BEGIN DATA FOR ANALYSIS

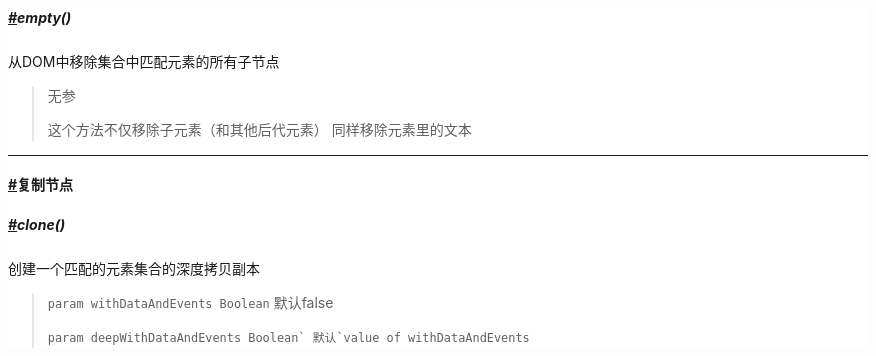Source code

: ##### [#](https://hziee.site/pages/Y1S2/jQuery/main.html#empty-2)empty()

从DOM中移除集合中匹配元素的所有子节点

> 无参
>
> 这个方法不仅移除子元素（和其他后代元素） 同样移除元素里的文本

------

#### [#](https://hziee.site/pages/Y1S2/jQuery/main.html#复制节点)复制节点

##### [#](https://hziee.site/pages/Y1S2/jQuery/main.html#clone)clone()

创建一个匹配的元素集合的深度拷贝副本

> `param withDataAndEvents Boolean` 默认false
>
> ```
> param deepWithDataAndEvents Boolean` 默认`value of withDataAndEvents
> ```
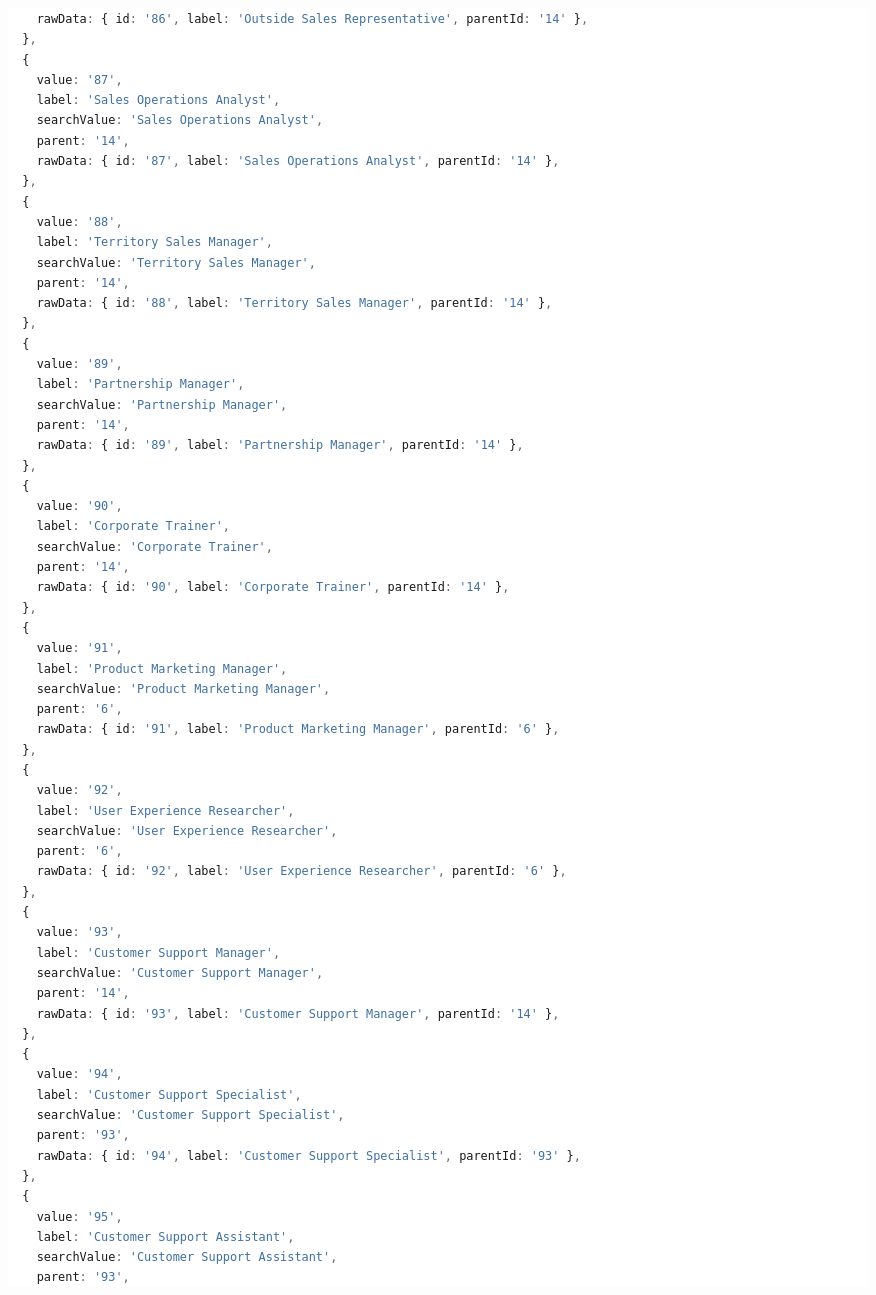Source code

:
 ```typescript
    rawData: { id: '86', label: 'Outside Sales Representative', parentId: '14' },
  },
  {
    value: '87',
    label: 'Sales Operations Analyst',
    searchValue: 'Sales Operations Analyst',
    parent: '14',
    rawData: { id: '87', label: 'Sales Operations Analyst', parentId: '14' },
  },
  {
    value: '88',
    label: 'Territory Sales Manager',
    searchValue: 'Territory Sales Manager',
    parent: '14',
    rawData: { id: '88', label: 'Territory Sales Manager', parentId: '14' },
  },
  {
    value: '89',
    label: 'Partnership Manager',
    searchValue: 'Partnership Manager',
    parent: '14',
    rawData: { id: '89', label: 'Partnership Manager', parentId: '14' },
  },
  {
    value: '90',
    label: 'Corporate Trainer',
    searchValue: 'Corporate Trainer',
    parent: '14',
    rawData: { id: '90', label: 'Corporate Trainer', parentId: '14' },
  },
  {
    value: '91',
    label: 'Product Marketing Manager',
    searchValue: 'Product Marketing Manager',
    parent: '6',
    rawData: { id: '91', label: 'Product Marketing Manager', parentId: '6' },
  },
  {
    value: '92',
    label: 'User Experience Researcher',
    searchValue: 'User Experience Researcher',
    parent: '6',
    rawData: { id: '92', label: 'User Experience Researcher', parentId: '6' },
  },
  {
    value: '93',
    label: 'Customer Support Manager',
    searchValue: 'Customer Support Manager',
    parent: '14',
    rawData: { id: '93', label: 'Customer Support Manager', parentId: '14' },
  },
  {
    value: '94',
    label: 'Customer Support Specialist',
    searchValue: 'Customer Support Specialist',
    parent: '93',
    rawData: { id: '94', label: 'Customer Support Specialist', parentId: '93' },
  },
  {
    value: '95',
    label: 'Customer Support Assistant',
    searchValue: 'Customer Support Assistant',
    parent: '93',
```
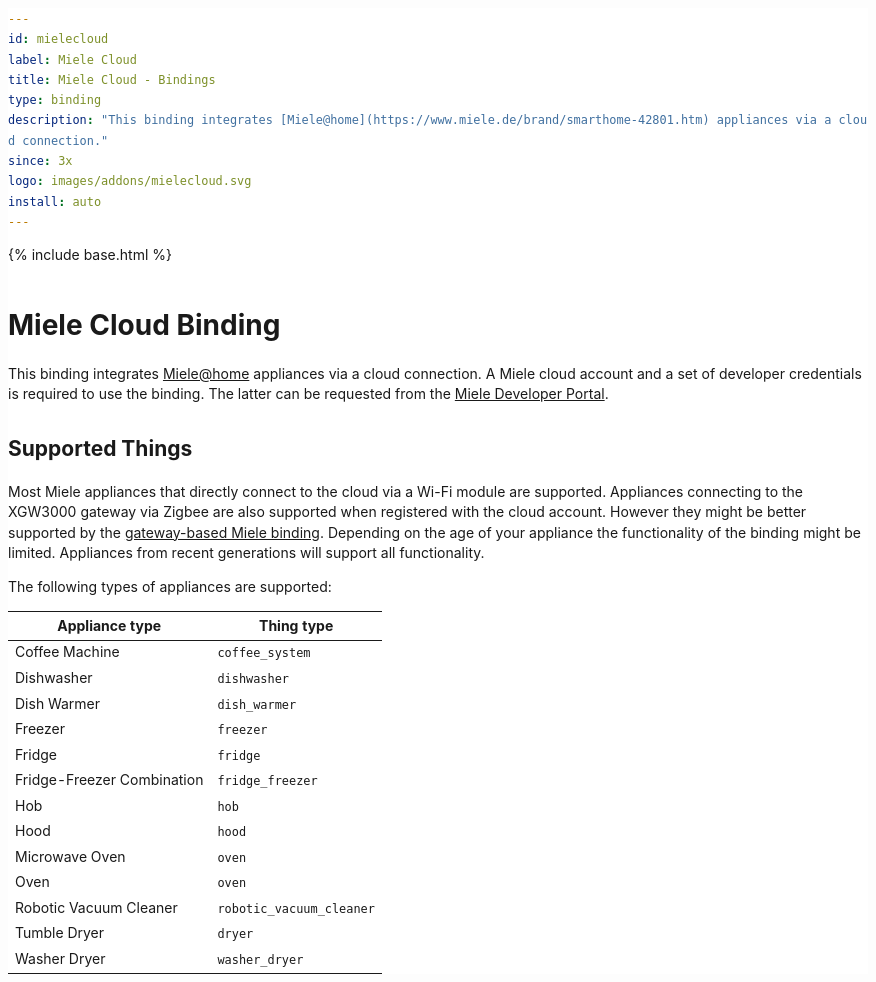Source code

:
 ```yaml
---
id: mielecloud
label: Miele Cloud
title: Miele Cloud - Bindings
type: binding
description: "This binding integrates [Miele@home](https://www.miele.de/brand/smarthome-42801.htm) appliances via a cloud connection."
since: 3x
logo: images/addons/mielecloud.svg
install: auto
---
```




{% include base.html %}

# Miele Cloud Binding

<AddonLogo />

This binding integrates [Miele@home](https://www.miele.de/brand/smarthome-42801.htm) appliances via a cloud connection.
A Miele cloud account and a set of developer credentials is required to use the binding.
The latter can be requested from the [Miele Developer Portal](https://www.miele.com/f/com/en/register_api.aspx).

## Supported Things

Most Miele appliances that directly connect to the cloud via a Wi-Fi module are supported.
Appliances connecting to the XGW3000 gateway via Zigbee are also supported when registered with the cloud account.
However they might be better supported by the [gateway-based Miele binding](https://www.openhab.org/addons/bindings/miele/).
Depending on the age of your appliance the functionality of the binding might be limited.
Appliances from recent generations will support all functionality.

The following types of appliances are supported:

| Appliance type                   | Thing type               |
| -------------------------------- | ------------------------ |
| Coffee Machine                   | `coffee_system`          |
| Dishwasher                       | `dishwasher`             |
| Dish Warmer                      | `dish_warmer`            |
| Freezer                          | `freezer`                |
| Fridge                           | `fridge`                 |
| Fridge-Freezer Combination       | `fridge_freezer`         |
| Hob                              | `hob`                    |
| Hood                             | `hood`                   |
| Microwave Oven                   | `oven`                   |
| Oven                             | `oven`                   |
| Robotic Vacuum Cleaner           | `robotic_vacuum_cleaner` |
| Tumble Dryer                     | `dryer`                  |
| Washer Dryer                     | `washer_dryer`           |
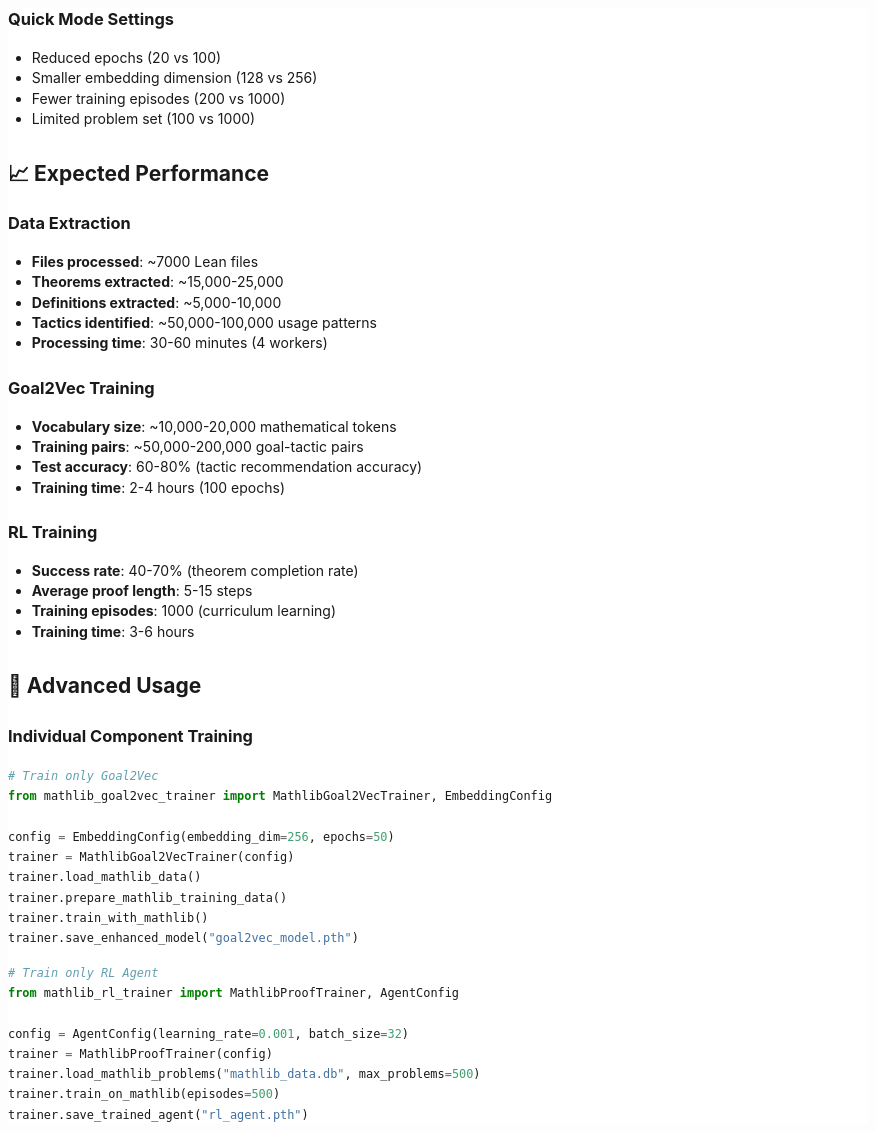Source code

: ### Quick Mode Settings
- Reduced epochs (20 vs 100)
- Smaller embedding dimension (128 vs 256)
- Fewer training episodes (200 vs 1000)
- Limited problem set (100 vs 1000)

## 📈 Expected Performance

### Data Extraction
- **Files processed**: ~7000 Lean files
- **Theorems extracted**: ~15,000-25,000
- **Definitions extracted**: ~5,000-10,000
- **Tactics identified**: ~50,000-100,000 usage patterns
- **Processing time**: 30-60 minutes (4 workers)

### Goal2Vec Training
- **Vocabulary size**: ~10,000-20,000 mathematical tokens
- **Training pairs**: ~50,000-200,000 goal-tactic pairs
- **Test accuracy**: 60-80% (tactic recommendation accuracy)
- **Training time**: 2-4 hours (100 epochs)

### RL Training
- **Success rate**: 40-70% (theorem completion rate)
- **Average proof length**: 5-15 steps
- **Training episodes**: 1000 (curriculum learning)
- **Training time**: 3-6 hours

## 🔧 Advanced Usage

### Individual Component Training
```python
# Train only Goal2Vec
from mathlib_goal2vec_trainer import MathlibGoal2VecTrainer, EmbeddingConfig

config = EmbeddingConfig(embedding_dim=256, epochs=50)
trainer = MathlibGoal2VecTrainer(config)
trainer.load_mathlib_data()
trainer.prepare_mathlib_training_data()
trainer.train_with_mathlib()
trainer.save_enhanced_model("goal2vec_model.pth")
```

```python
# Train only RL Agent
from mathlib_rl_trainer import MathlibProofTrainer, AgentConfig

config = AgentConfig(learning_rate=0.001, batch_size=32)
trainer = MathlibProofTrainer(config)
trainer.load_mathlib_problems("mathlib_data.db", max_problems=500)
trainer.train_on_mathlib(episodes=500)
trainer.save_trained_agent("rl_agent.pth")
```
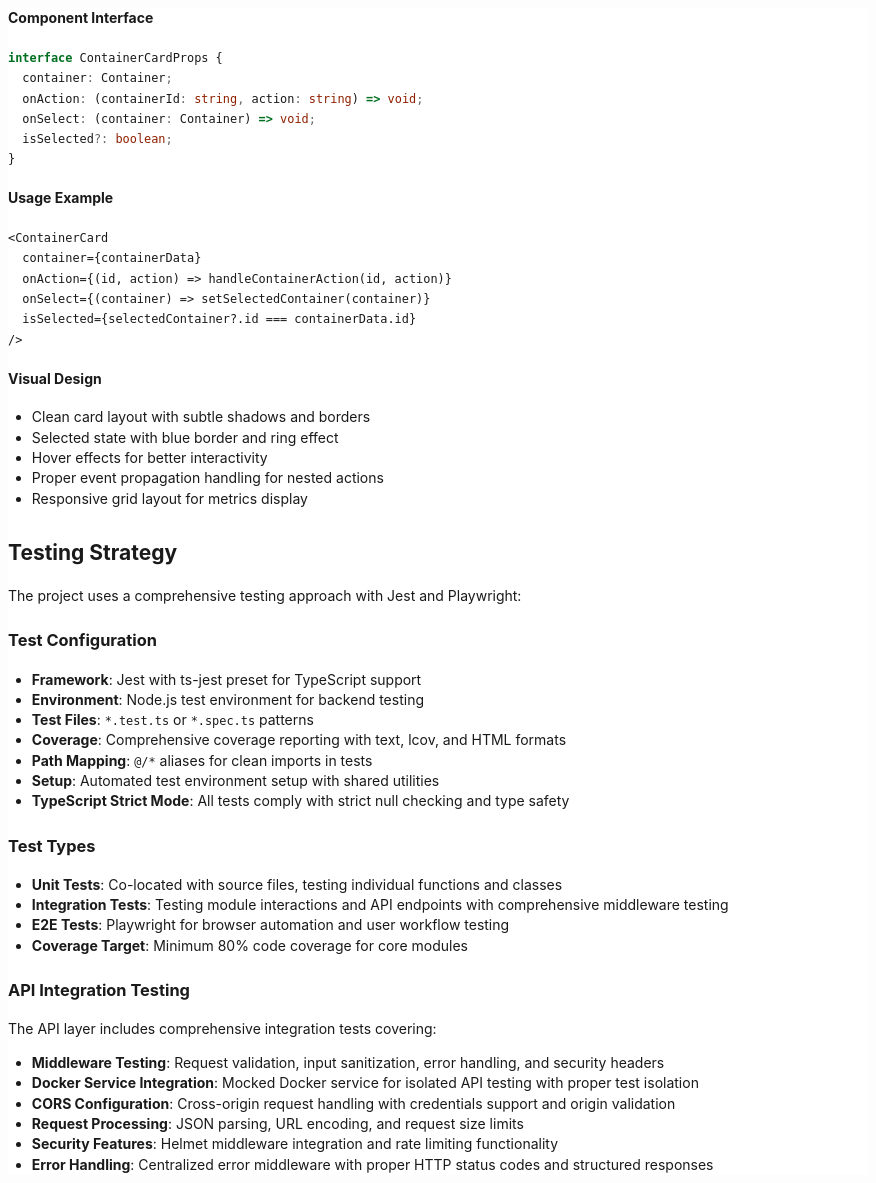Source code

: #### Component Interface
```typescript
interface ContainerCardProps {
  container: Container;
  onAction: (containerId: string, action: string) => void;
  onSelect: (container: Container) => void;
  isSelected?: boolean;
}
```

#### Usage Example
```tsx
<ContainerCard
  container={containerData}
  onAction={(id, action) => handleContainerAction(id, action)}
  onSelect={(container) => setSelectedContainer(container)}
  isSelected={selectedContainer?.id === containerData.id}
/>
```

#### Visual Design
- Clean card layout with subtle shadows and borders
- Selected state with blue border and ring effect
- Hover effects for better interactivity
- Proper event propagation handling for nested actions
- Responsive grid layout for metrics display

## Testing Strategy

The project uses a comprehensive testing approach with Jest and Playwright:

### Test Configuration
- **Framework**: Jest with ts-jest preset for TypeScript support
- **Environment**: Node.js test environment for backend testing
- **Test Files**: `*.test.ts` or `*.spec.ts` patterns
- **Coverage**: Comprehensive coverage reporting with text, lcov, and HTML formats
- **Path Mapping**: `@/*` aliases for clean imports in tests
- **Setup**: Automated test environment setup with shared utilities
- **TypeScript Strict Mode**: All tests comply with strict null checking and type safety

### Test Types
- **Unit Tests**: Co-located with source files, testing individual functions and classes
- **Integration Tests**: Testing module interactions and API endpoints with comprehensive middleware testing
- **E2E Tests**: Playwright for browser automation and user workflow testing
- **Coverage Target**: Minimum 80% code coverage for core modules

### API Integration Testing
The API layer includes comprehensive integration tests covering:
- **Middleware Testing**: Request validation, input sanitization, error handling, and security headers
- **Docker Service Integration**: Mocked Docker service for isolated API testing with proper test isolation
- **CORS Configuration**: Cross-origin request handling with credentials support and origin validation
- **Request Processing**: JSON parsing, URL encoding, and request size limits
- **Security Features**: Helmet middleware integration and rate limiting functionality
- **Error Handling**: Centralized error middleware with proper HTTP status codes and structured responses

END DATA FOR ANALYSIS

WHAT YOU SHOULD DO:
Each line of the data should be printed again exactly. Please leave pictures out.

SOLVED PROBLEM:
Source code

: ##### [#](https://hziee.site/pages/Y1S2/jQuery/main.html#empty-2)empty()

从DOM中移除集合中匹配元素的所有子节点

> 无参
>
> 这个方法不仅移除子元素（和其他后代元素） 同样移除元素里的文本

------

#### [#](https://hziee.site/pages/Y1S2/jQuery/main.html#复制节点)复制节点

##### [#](https://hziee.site/pages/Y1S2/jQuery/main.html#clone)clone()

创建一个匹配的元素集合的深度拷贝副本

> `param withDataAndEvents Boolean` 默认false
>
> ```
> param deepWithDataAndEvents Boolean` 默认`value of withDataAndEvents
> ```
Source code

:
 ```typescript
    rawData: { id: '86', label: 'Outside Sales Representative', parentId: '14' },
  },
  {
    value: '87',
    label: 'Sales Operations Analyst',
    searchValue: 'Sales Operations Analyst',
    parent: '14',
    rawData: { id: '87', label: 'Sales Operations Analyst', parentId: '14' },
  },
  {
    value: '88',
    label: 'Territory Sales Manager',
    searchValue: 'Territory Sales Manager',
    parent: '14',
    rawData: { id: '88', label: 'Territory Sales Manager', parentId: '14' },
  },
  {
    value: '89',
    label: 'Partnership Manager',
    searchValue: 'Partnership Manager',
    parent: '14',
    rawData: { id: '89', label: 'Partnership Manager', parentId: '14' },
  },
  {
    value: '90',
    label: 'Corporate Trainer',
    searchValue: 'Corporate Trainer',
    parent: '14',
    rawData: { id: '90', label: 'Corporate Trainer', parentId: '14' },
  },
  {
    value: '91',
    label: 'Product Marketing Manager',
    searchValue: 'Product Marketing Manager',
    parent: '6',
    rawData: { id: '91', label: 'Product Marketing Manager', parentId: '6' },
  },
  {
    value: '92',
    label: 'User Experience Researcher',
    searchValue: 'User Experience Researcher',
    parent: '6',
    rawData: { id: '92', label: 'User Experience Researcher', parentId: '6' },
  },
  {
    value: '93',
    label: 'Customer Support Manager',
    searchValue: 'Customer Support Manager',
    parent: '14',
    rawData: { id: '93', label: 'Customer Support Manager', parentId: '14' },
  },
  {
    value: '94',
    label: 'Customer Support Specialist',
    searchValue: 'Customer Support Specialist',
    parent: '93',
    rawData: { id: '94', label: 'Customer Support Specialist', parentId: '93' },
  },
  {
    value: '95',
    label: 'Customer Support Assistant',
    searchValue: 'Customer Support Assistant',
    parent: '93',
```
Source code

:
 ```yaml
---
id: mielecloud
label: Miele Cloud
title: Miele Cloud - Bindings
type: binding
description: "This binding integrates [Miele@home](https://www.miele.de/brand/smarthome-42801.htm) appliances via a cloud connection."
since: 3x
logo: images/addons/mielecloud.svg
install: auto
---
```




{% include base.html %}

# Miele Cloud Binding

<AddonLogo />

This binding integrates [Miele@home](https://www.miele.de/brand/smarthome-42801.htm) appliances via a cloud connection.
A Miele cloud account and a set of developer credentials is required to use the binding.
The latter can be requested from the [Miele Developer Portal](https://www.miele.com/f/com/en/register_api.aspx).

## Supported Things

Most Miele appliances that directly connect to the cloud via a Wi-Fi module are supported.
Appliances connecting to the XGW3000 gateway via Zigbee are also supported when registered with the cloud account.
However they might be better supported by the [gateway-based Miele binding](https://www.openhab.org/addons/bindings/miele/).
Depending on the age of your appliance the functionality of the binding might be limited.
Appliances from recent generations will support all functionality.

The following types of appliances are supported:

| Appliance type                   | Thing type               |
| -------------------------------- | ------------------------ |
| Coffee Machine                   | `coffee_system`          |
| Dishwasher                       | `dishwasher`             |
| Dish Warmer                      | `dish_warmer`            |
| Freezer                          | `freezer`                |
| Fridge                           | `fridge`                 |
| Fridge-Freezer Combination       | `fridge_freezer`         |
| Hob                              | `hob`                    |
| Hood                             | `hood`                   |
| Microwave Oven                   | `oven`                   |
| Oven                             | `oven`                   |
| Robotic Vacuum Cleaner           | `robotic_vacuum_cleaner` |
| Tumble Dryer                     | `dryer`                  |
| Washer Dryer                     | `washer_dryer`           |
Source code

: ### Quick Mode Settings
- Reduced epochs (20 vs 100)
- Smaller embedding dimension (128 vs 256)
- Fewer training episodes (200 vs 1000)
- Limited problem set (100 vs 1000)

## 📈 Expected Performance

### Data Extraction
- **Files processed**: ~7000 Lean files
- **Theorems extracted**: ~15,000-25,000
- **Definitions extracted**: ~5,000-10,000
- **Tactics identified**: ~50,000-100,000 usage patterns
- **Processing time**: 30-60 minutes (4 workers)

### Goal2Vec Training
- **Vocabulary size**: ~10,000-20,000 mathematical tokens
- **Training pairs**: ~50,000-200,000 goal-tactic pairs
- **Test accuracy**: 60-80% (tactic recommendation accuracy)
- **Training time**: 2-4 hours (100 epochs)

### RL Training
- **Success rate**: 40-70% (theorem completion rate)
- **Average proof length**: 5-15 steps
- **Training episodes**: 1000 (curriculum learning)
- **Training time**: 3-6 hours

## 🔧 Advanced Usage

### Individual Component Training
```python
# Train only Goal2Vec
from mathlib_goal2vec_trainer import MathlibGoal2VecTrainer, EmbeddingConfig

config = EmbeddingConfig(embedding_dim=256, epochs=50)
trainer = MathlibGoal2VecTrainer(config)
trainer.load_mathlib_data()
trainer.prepare_mathlib_training_data()
trainer.train_with_mathlib()
trainer.save_enhanced_model("goal2vec_model.pth")
```

```python
# Train only RL Agent
from mathlib_rl_trainer import MathlibProofTrainer, AgentConfig

config = AgentConfig(learning_rate=0.001, batch_size=32)
trainer = MathlibProofTrainer(config)
trainer.load_mathlib_problems("mathlib_data.db", max_problems=500)
trainer.train_on_mathlib(episodes=500)
trainer.save_trained_agent("rl_agent.pth")
```
Source code

: #### Component Interface
```typescript
interface ContainerCardProps {
  container: Container;
  onAction: (containerId: string, action: string) => void;
  onSelect: (container: Container) => void;
  isSelected?: boolean;
}
```

#### Usage Example
```tsx
<ContainerCard
  container={containerData}
  onAction={(id, action) => handleContainerAction(id, action)}
  onSelect={(container) => setSelectedContainer(container)}
  isSelected={selectedContainer?.id === containerData.id}
/>
```

#### Visual Design
- Clean card layout with subtle shadows and borders
- Selected state with blue border and ring effect
- Hover effects for better interactivity
- Proper event propagation handling for nested actions
- Responsive grid layout for metrics display

## Testing Strategy

The project uses a comprehensive testing approach with Jest and Playwright:

### Test Configuration
- **Framework**: Jest with ts-jest preset for TypeScript support
- **Environment**: Node.js test environment for backend testing
- **Test Files**: `*.test.ts` or `*.spec.ts` patterns
- **Coverage**: Comprehensive coverage reporting with text, lcov, and HTML formats
- **Path Mapping**: `@/*` aliases for clean imports in tests
- **Setup**: Automated test environment setup with shared utilities
- **TypeScript Strict Mode**: All tests comply with strict null checking and type safety

### Test Types
- **Unit Tests**: Co-located with source files, testing individual functions and classes
- **Integration Tests**: Testing module interactions and API endpoints with comprehensive middleware testing
- **E2E Tests**: Playwright for browser automation and user workflow testing
- **Coverage Target**: Minimum 80% code coverage for core modules

### API Integration Testing
The API layer includes comprehensive integration tests covering:
- **Middleware Testing**: Request validation, input sanitization, error handling, and security headers
- **Docker Service Integration**: Mocked Docker service for isolated API testing with proper test isolation
- **CORS Configuration**: Cross-origin request handling with credentials support and origin validation
- **Request Processing**: JSON parsing, URL encoding, and request size limits
- **Security Features**: Helmet middleware integration and rate limiting functionality
- **Error Handling**: Centralized error middleware with proper HTTP status codes and structured responses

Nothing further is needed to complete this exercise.